### Problem details
Go through the data below and return each line where the string "weight" appears.

[Dataset entries]
------------------------------

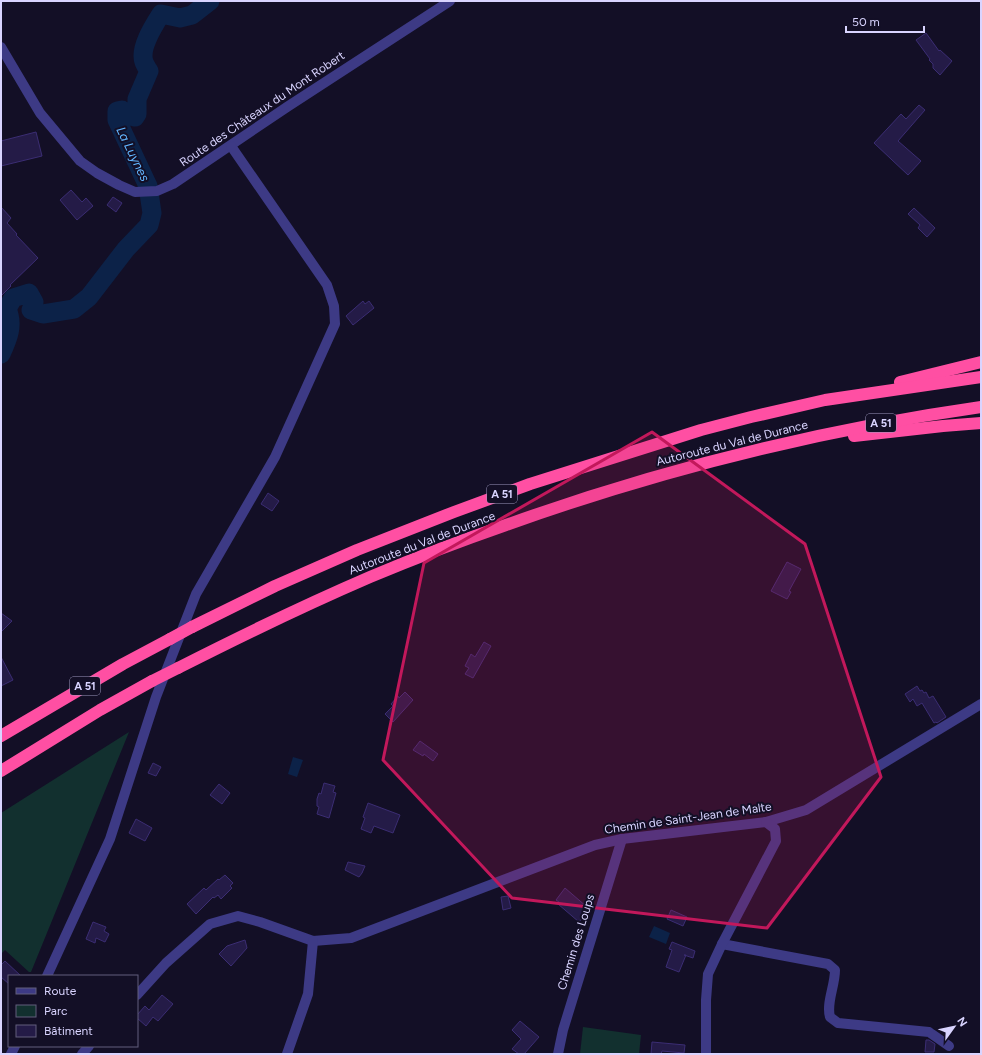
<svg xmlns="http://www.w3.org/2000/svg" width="982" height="1055" font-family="Figtree,sans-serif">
<rect width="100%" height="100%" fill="#130f26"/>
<g fill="#12302f">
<polygon points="129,732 31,972 29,972 5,950 1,954 1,813"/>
<polygon points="583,1027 641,1035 639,1054 580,1054"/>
</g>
<g fill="#0c2248">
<polygon points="293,757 303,760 297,777 288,774"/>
<polygon points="654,926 670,933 666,944 649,937"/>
</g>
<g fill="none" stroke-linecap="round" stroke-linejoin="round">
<path stroke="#0c2248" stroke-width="19" d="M1,354c7,-15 13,-29 6,-45l6,-11 16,-5 5,9 -3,8 12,4 31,-5 15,-12 37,-48 23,-24 3,-12 -4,-27 -31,-66v-9l5,-1 6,5 7,2 2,-3v-15l12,-28c-2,-3 -4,-6 -5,-9 -5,-14 10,-37 17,-48l19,4 12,-3 18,-14"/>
</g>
<g fill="#241b47" stroke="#3b2d73">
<polygon points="926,33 939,51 940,50 952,61 940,75 933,68 933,64 929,60 930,59 916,40"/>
<polygon points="919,105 925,110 898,141 921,161 908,175 874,143 901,114 906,119"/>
<polygon points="36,132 42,156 1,166 1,141"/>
<polygon points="71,190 82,202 86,198 93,206 77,220 60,200"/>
<polygon points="113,197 122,203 116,212 107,205"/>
<polygon points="1,207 11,218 7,223 17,234 16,235 38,258 10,285 11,286 1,296"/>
<polygon points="914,208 935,228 927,237 918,228 920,225 908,214"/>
<polygon points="363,301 365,304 369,301 374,308 353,325 346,316"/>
<polygon points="268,493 279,501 272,511 261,504"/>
<polygon points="787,562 801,569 789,591 791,592 787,599 771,591"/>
<polygon points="1,613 12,621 1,632"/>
<polygon points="484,642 491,646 473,678 465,674 469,668 465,666 471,654 475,657"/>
<polygon points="1,657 13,680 1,686"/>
<polygon points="917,686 920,691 922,690 924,693 926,692 929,698 933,696 946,717 937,723 936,722 934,723 922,703 917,706 913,699 910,702 905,694"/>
<polygon points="405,692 413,700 393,722 385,714 393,706 391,704 398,696 399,698"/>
<polygon points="420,741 438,754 433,761 424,754 423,756 413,750"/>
<polygon points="153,763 161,767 156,776 148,773"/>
<polygon points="324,783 335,786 333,792 336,793 329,818 317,814 319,807 317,806 317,799 319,793 321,794"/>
<polygon points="219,784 230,793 222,804 210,795"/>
<polygon points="368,803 400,815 393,833 374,826 371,833 361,829 365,818 363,817"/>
<polygon points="136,819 152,828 145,841 129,833"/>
<polygon points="348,862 365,866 362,873 359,877 345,870"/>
<polygon points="225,875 233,883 230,886 232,888 221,899 218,895 214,898 213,897 196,914 187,904 204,888 206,890 218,879 219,880"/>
<polygon points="565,888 587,907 584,911 586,913 579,922 558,904 559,902 556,900"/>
<polygon points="508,896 511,908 503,910 501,897"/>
<polygon points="671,910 687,917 683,926 667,919"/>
<polygon points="93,922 106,927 104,931 109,934 105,942 96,938 95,943 86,939"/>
<polygon points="245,940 247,948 231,966 219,954 227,946"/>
<polygon points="672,942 695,951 693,958 684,955 686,955 679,972 666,967 672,950 669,949"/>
<polygon points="5,961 21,976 9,976 9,984 1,977 1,965"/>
<polygon points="162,995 173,1004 158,1021 153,1017 146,1026 137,1018 137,1015 145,1006 149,1010"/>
<polygon points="520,1021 539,1037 524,1054 519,1054 512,1049 521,1039 512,1030"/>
<polygon points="926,1040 929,1040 935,1044 934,1052 925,1052"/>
<polygon points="652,1042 685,1045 684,1053 662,1051 661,1054 651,1054"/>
</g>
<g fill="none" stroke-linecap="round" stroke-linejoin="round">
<g stroke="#3d3a85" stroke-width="10">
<polyline points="1,47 40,113 80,161 97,173 119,185 135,192 157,191 173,184 287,107 450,1"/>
<path d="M722,944l106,20 7,6c0,16 -9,33 -5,47l8,6 91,9 20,14"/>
<polyline points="47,976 110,839 156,697 196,594 275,457 335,324 334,306 327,285 231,146"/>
<polyline points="137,995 166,963 210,924 238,916 260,922 313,941 351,938 595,845 622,839 766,822 806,810 981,704"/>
<polyline points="11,1054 15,1046"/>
<polyline points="82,1054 89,1046"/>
<polyline points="287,1054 308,994 313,941"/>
<polyline points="558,1054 563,1030 622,839"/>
<polyline points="706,1054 706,1000 708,974 722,944 776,841 775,829 766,822"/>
</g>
<g stroke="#ff4fa3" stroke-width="12">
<polyline points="900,382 981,362"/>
<polyline points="854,436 943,426 981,423"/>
<polyline points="192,627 275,586 357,550 454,512 530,484 701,430 751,417 825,400 981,377"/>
<path d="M178,668c63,-32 127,-63 192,-91 45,-19 90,-36 136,-52 154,-55 313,-95 475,-118"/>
<polyline points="1,736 123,664 170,639"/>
<polyline points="1,771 100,710 152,681"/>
</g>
<g stroke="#ff4fa3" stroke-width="12">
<polyline points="170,639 192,627"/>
<polyline points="152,681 178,668"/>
</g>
</g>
<path fill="#c2185b" fill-opacity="0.2" stroke="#c2185b" stroke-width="3" stroke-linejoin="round" d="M652,432l153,112 76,233 -114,151 -255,-30 -129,-138 41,-197z"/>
<g text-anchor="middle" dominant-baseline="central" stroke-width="4" stroke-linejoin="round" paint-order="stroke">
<g fill="#130f26" stroke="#9e99be" stroke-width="1">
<rect x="866" y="414" width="30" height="18" rx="3"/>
<rect x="487" y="485" width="30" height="18" rx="3"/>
<rect x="70" y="677" width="30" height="18" rx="3"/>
</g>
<g font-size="11" font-weight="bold" fill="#d9d4ff">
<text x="881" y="423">A 51</text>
<text x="502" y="494">A 51</text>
<text x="85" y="686">A 51</text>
</g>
<g font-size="12" fill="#d9d4ff" stroke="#130f26">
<text transform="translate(262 109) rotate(-34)">Route des Châteaux du Mont Robert</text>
<text transform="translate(732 443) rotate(-14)">Autoroute du Val de Durance</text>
<text transform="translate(422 543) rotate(-21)">Autoroute du Val de Durance</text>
<text transform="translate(688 818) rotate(-8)">Chemin de Saint-Jean de Malte</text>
<text transform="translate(576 942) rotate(-73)">Chemin des Loups</text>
</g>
<g font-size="13" font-style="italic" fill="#62b6ff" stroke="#130f26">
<text transform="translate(133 154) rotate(64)">La Luynes</text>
</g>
</g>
<rect width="982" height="1055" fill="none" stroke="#d9d4ff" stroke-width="4"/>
<rect x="8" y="975" width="130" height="72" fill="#130f26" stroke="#625e7d"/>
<rect x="16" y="988" width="20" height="6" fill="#3d3a85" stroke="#625e7d"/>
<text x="44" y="995" font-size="12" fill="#d9d4ff">Route</text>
<rect x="16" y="1005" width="20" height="12" fill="#12302f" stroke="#625e7d"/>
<text x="44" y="1015" font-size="12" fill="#d9d4ff">Parc</text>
<rect x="16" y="1025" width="20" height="12" fill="#241b47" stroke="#625e7d"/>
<text x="44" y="1035" font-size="12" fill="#d9d4ff">Bâtiment</text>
<g transform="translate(954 1027) rotate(57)" stroke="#130f26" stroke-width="3" paint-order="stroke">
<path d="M0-3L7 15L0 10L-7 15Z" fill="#d9d4ff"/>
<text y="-6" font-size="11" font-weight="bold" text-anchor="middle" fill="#d9d4ff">N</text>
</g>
<path d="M846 26v6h78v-6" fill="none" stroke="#d9d4ff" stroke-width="2"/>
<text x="852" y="26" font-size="12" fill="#d9d4ff" stroke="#130f26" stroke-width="3" paint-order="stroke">50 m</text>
</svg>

------------------------------

### Output of the task
<g font-size="11" font-weight="bold" fill="#d9d4ff">
<text y="-6" font-size="11" font-weight="bold" text-anchor="middle" fill="#d9d4ff">N</text>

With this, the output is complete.